DESCRIPTION OF THE TASK:
Find out how many lines of the material contain the string "الاتجاه" and give only that figure.

TASK DATA:
┄┄┄┄┄┄┄┄┄┄┄┄┄┄┄┄┄┄┄┄
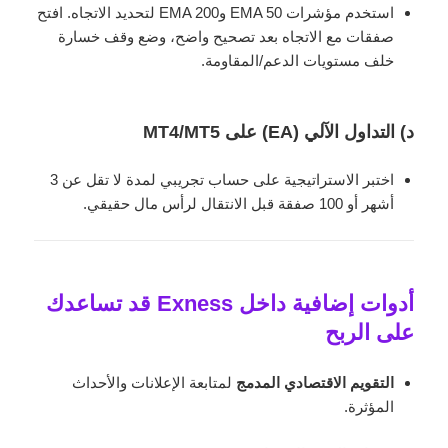
استخدم مؤشرات EMA 50 وEMA 200 لتحديد الاتجاه. افتح
صفقات مع الاتجاه بعد تصحيح واضح، وضع وقف خسارة
خلف مستويات الدعم/المقاومة.
د) التداول الآلي (EA) على MT4/MT5
اختبر الاستراتيجية على حساب تجريبي لمدة لا تقل عن 3
أشهر أو 100 صفقة قبل الانتقال لرأس مال حقيقي.
أدوات إضافية داخل Exness قد تساعدك
على الربح
التقويم الاقتصادي المدمج
لمتابعة الإعلانات والأحداث
المؤثرة.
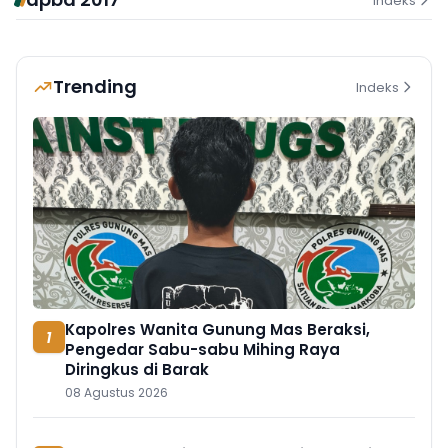
Indeks
Trending
Indeks
Kapolres Wanita Gunung Mas Beraksi,
1
Pengedar Sabu-sabu Mihing Raya
Diringkus di Barak
08 Agustus 2026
┄┄┄┄┄┄┄┄┄┄┄┄┄┄┄┄┄┄┄┄
ANSWER SPACE:
2